Moralité: l’heure est grave. Il existe hélas bien une stratégie pour changer le mode de société tunisienne et pour appliquer, un jour ou l’autre, la fameuse chariaâ avec comme conséquence la perte de tous les acquis accomplis, durant plus de cinquante ans de sacrifices.
Les récentes descentes de police et les arrestations de salafistes dans les villes du pays ne sont qu’un pétard mouillé, un trompe-l’œil pour calmer les esprits.

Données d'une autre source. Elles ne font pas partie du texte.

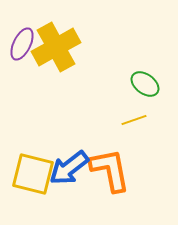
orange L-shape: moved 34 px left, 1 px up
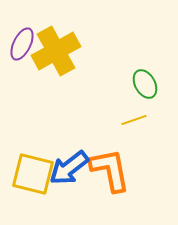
yellow cross: moved 4 px down
green ellipse: rotated 24 degrees clockwise
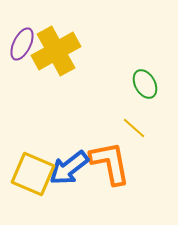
yellow line: moved 8 px down; rotated 60 degrees clockwise
orange L-shape: moved 7 px up
yellow square: rotated 9 degrees clockwise
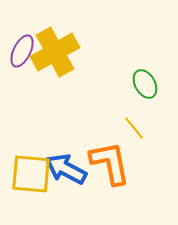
purple ellipse: moved 7 px down
yellow cross: moved 1 px left, 1 px down
yellow line: rotated 10 degrees clockwise
blue arrow: moved 3 px left, 1 px down; rotated 66 degrees clockwise
yellow square: moved 2 px left; rotated 18 degrees counterclockwise
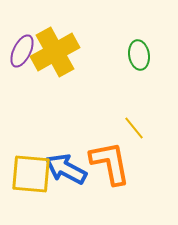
green ellipse: moved 6 px left, 29 px up; rotated 20 degrees clockwise
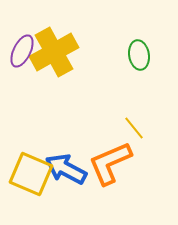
yellow cross: moved 1 px left
orange L-shape: rotated 102 degrees counterclockwise
yellow square: rotated 18 degrees clockwise
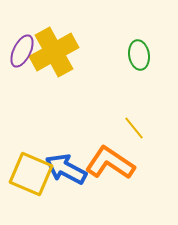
orange L-shape: rotated 57 degrees clockwise
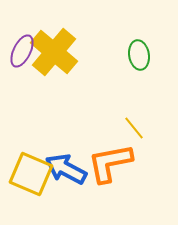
yellow cross: rotated 21 degrees counterclockwise
orange L-shape: rotated 45 degrees counterclockwise
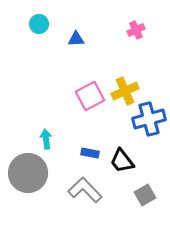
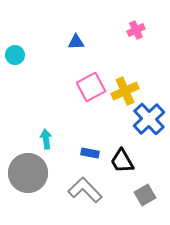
cyan circle: moved 24 px left, 31 px down
blue triangle: moved 3 px down
pink square: moved 1 px right, 9 px up
blue cross: rotated 28 degrees counterclockwise
black trapezoid: rotated 8 degrees clockwise
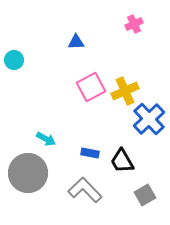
pink cross: moved 2 px left, 6 px up
cyan circle: moved 1 px left, 5 px down
cyan arrow: rotated 126 degrees clockwise
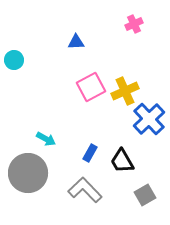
blue rectangle: rotated 72 degrees counterclockwise
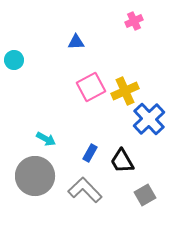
pink cross: moved 3 px up
gray circle: moved 7 px right, 3 px down
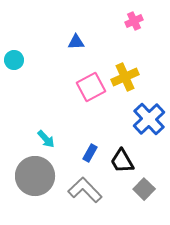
yellow cross: moved 14 px up
cyan arrow: rotated 18 degrees clockwise
gray square: moved 1 px left, 6 px up; rotated 15 degrees counterclockwise
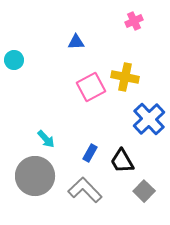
yellow cross: rotated 36 degrees clockwise
gray square: moved 2 px down
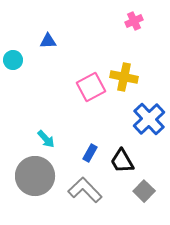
blue triangle: moved 28 px left, 1 px up
cyan circle: moved 1 px left
yellow cross: moved 1 px left
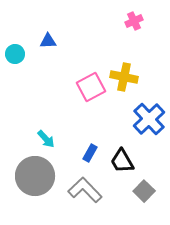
cyan circle: moved 2 px right, 6 px up
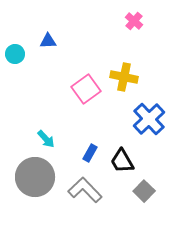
pink cross: rotated 24 degrees counterclockwise
pink square: moved 5 px left, 2 px down; rotated 8 degrees counterclockwise
gray circle: moved 1 px down
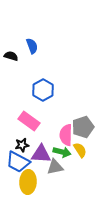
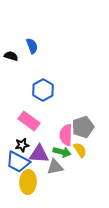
purple triangle: moved 2 px left
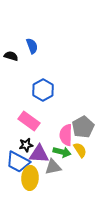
gray pentagon: rotated 10 degrees counterclockwise
black star: moved 4 px right
gray triangle: moved 2 px left
yellow ellipse: moved 2 px right, 4 px up
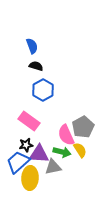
black semicircle: moved 25 px right, 10 px down
pink semicircle: rotated 25 degrees counterclockwise
blue trapezoid: rotated 110 degrees clockwise
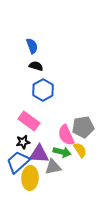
gray pentagon: rotated 20 degrees clockwise
black star: moved 3 px left, 3 px up
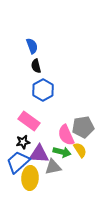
black semicircle: rotated 120 degrees counterclockwise
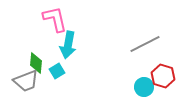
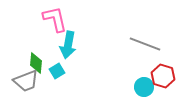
gray line: rotated 48 degrees clockwise
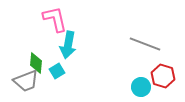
cyan circle: moved 3 px left
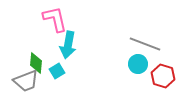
cyan circle: moved 3 px left, 23 px up
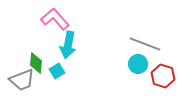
pink L-shape: rotated 28 degrees counterclockwise
gray trapezoid: moved 4 px left, 1 px up
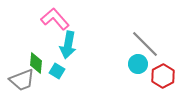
gray line: rotated 24 degrees clockwise
cyan square: rotated 28 degrees counterclockwise
red hexagon: rotated 15 degrees clockwise
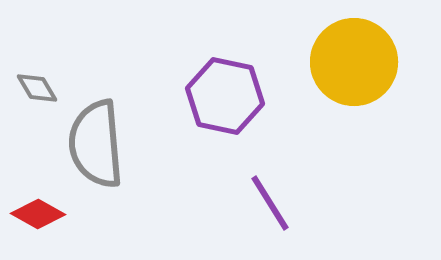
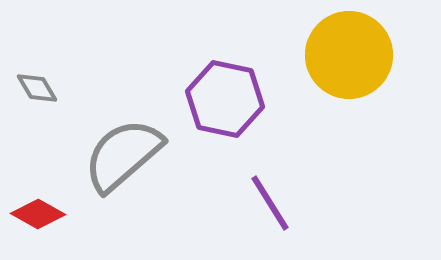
yellow circle: moved 5 px left, 7 px up
purple hexagon: moved 3 px down
gray semicircle: moved 27 px right, 11 px down; rotated 54 degrees clockwise
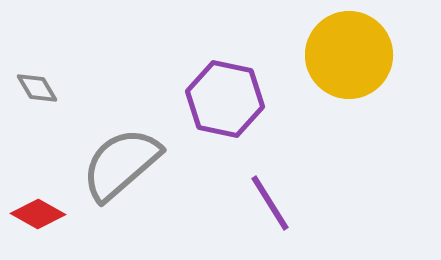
gray semicircle: moved 2 px left, 9 px down
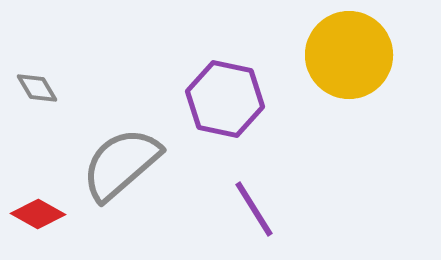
purple line: moved 16 px left, 6 px down
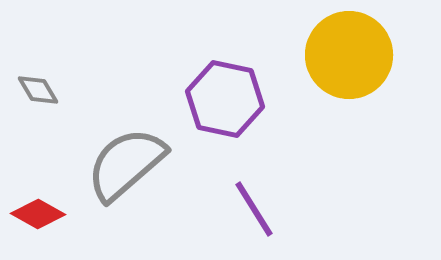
gray diamond: moved 1 px right, 2 px down
gray semicircle: moved 5 px right
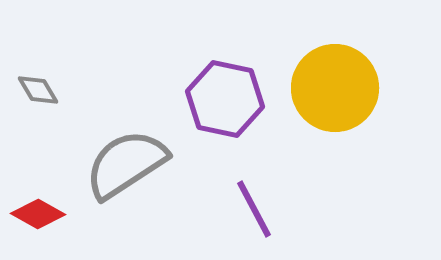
yellow circle: moved 14 px left, 33 px down
gray semicircle: rotated 8 degrees clockwise
purple line: rotated 4 degrees clockwise
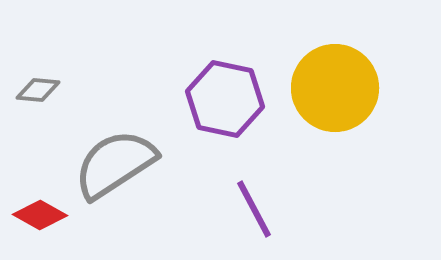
gray diamond: rotated 54 degrees counterclockwise
gray semicircle: moved 11 px left
red diamond: moved 2 px right, 1 px down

Par delà toutes ces stratégies et tactiques, les nahdhaouis et dérivés, qui ont récupéré une révolution à laquelle ils n’ont guère contribué et hérité un pays viable et relativement bien organisé, doivent comprendre que le vote identitaire en leur faveur un certain 23 octobre 2011 ne les habilite pas à s’aventurer, outre mesure, et que les soi-disant sacrifices qu’ils avaient consentis dans les prisons et dans l’exil n’étaient pas consentis pour servir une quelconque cause du peuple tunisien mais des ambitions personnelles visant la conquête du pouvoir, et uniquement le pouvoir et ses privilèges.
Conséquence: Il me semble qu’il est temps pour le peuple tunisien d’évaluer leurs politiques en fonction de ce qu’ils ont donné et de ce qu’ils donnent au pays.
Dans le cas d’espèce, le nombre des problèmes que le pays a connus durant leur mandat sont de loin plus nombreux que les projets et sources de revenus créés.
Ils ont passé au pouvoir il y a maintenant plus de six mois sans créer le moindre emploi ou très peu en tout cas. C’est pour dire que leurs objectifs sont ailleurs.